On nights like that, she knows that it won’t take much to send him into a rage — throwing dishes, screaming at her, slamming his fists into the walls, calling her names, accusing her of infidelity, or threatening to divorce her and take the children with him. Although he has shoved her and pulled her hair in the past, he has never hit her or broken any bones. Sometimes he yells at the kids too, but more often he spoils them and tells them that their mother is “too strict.” He used to apologize and bring her gifts after a fight; but that never happens anymore.
Over the years, she’s tried many ways to fix her marriage. She suggested couples’ counseling several times, but David refused to go, saying that all their problems are her fault. She’s spoken to rabbis and counselors, most of whom told her to leave him, but they couldn’t tell her how she was supposed to support her children on her own. Others told her that he “just has a bad temper,” and that she must avoid doing things that “push his buttons.” Part of the reason Sandie went back to work was to build up a nest egg for herself, but David insists that she deposit her check directly into his bank account.
She’s spent many nights crying, agonizing over the person her husband has become and wondering what she’s done wrong. She feels so ashamed that she hasn’t been able to keep shalom bayis in her home that she has rarely tried to tell anyone else. When she has hinted at problems, people say she must be exaggerating. She actually has few friends anymore, as David doesn’t trust her to see people on her own. He insists they do everything as a couple.
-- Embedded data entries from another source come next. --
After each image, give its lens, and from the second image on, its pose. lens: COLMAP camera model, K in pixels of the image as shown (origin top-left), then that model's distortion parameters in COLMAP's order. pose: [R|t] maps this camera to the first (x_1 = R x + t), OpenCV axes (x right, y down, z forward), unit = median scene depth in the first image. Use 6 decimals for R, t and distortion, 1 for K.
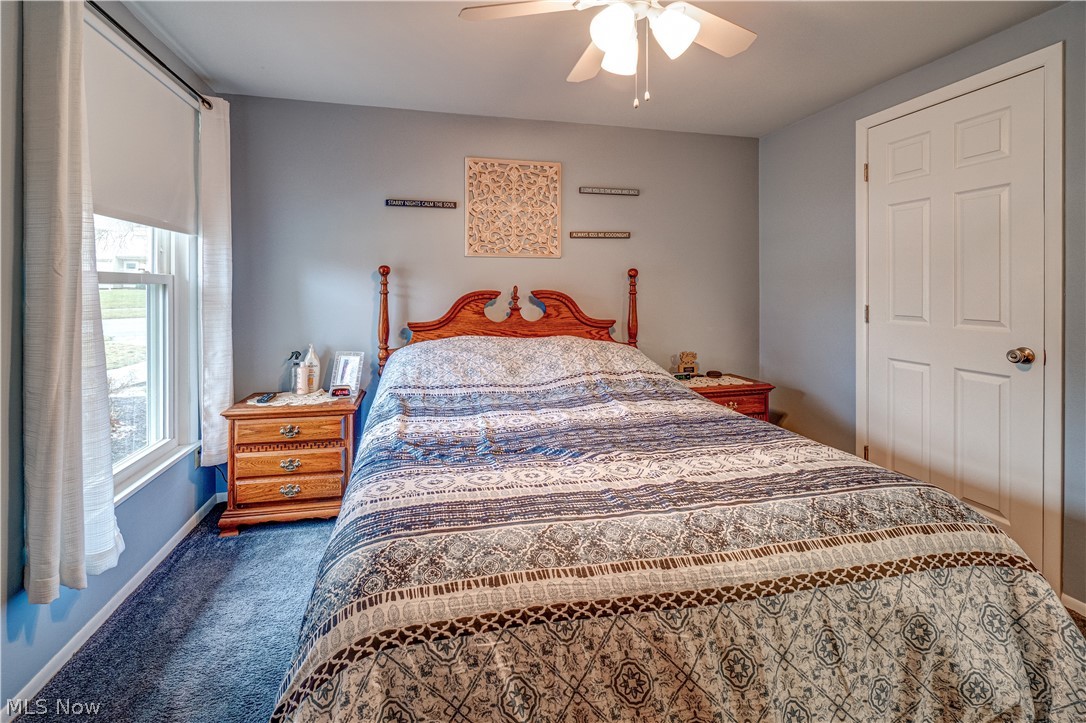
lens RADIAL K [[517.1, 0, 544.2], [0, 517.1, 350.5], [0, 0, 1]] dist [-0.002451, 0.001059]
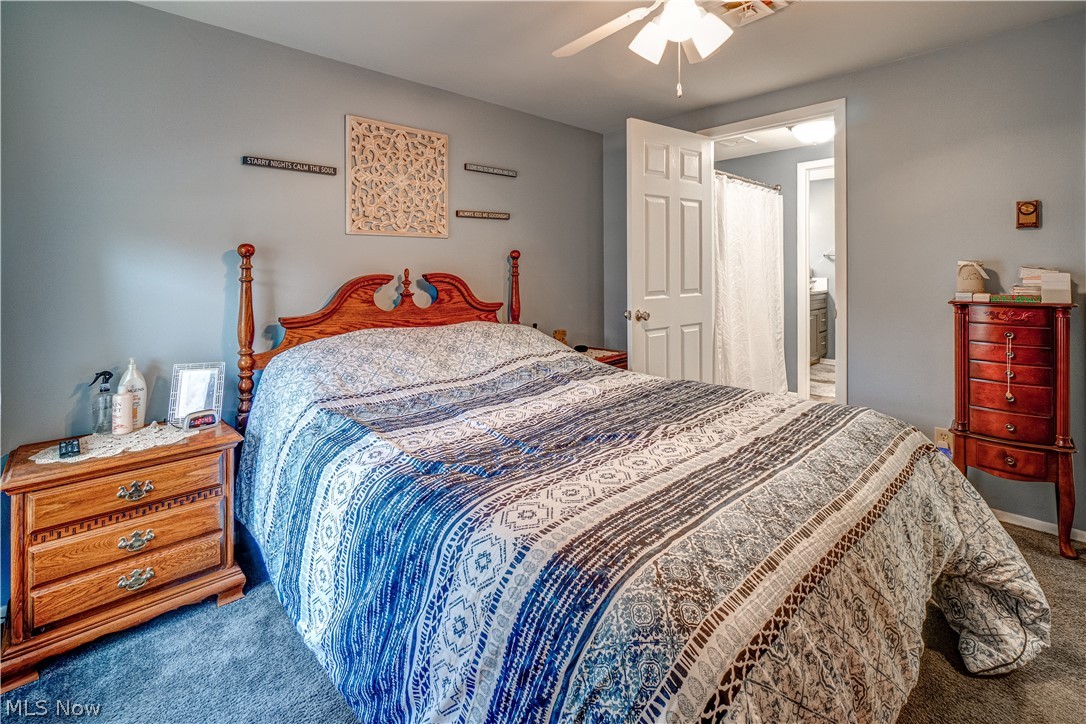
lens RADIAL K [[517.6, 0, 541.4], [0, 517.6, 328.6], [0, 0, 1]] dist [-0.008143, 0.001119]
pose [[0.846839, -0.072913, 0.526827, -0.348099], [0.078268, 0.996858, 0.012155, -0.017235], [-0.526058, 0.030941, 0.849885, 0.141050]]
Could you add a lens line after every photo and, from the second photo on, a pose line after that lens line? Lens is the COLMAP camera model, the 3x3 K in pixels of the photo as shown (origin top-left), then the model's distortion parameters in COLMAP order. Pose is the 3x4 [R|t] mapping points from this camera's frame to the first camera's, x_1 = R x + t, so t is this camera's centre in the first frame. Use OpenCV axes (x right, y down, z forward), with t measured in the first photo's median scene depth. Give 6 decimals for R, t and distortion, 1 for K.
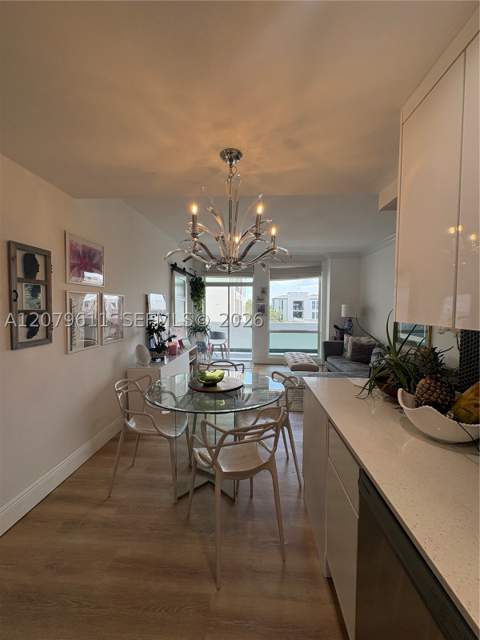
lens RADIAL K [[256.8, 0, 240.0], [0, 256.8, 320.0], [0, 0, 1]] dist [0.001777, 0.000842]
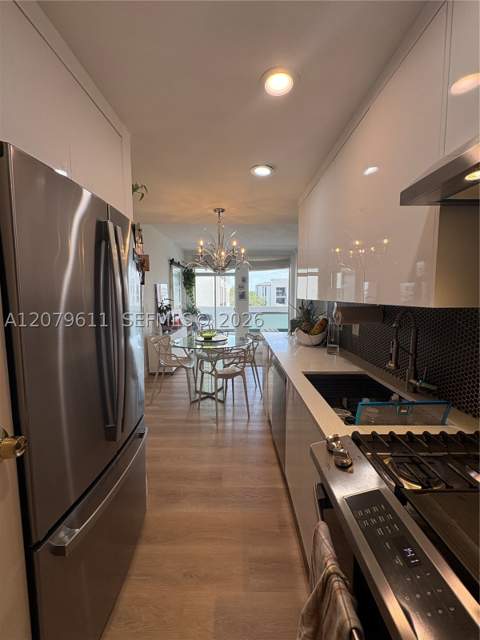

The most recent incident was over the fact that she bought new shoes for their youngest child without asking David first. He kept her awake until 4:30 a.m. yelling about how she can’t handle money, and how careless and lazy she is. (He gives her an “allowance” every motzei Shabbos to cover food, gasoline, clothing, school supplies and household expenses: the amount depends on whether she’s been “good” that week, but it’s never more than $200 for everything.)
For some reason, this fight was the last straw for her. She realized that he wasn’t ever going to change; and she didn’t want her children to grow up thinking this was normal behavior. That week she saw a card at the mikvah advertising a hotline for abused Orthodox women. When she called, the counselor really listened — and made her feel that someone finally understood. But she didn’t tell her what to do. Sandie had hoped the hotline would give her an answer, but by the end of the conversation, she realized that she was going to have to make some hard decisions for herself. She did feel better, however, after they worked out a safety plan in case things got worse again. The counselor gave her the names of some therapists, a battered women’s support group, and a rabbi who would believe her, and told her she could call back any time she wanted to talk some more.
Sandie decided to start with the rabbi, and called to make an appointment. Although she was hesitant at first to give details, he seemed to understand what she meant by a “bad temper.” He assured her that he would not endanger her by telling her husband she had come to him, and he set about helping her evaluate her options within a halachic framework. He also suggested that it would be a good idea for her to talk to a domestic violence counselor.
At this point, after a few visits with the rabbi, Sandie doesn’t yet know if she’ll stay with David or ask for a divorce: she feels there are pros and cons either way, and she wants to make sure she does the right thing for her children. She does feel, however, that she has finally opened her eyes and is on her way to making things better for herself and for them. She feels hopeful for the first time in years.
* Sandie’s case history was provided by NISHMA, a program for Orthodox battered women in Los Angeles. All names and identifying details have been changed to protect the privacy of the individuals involved.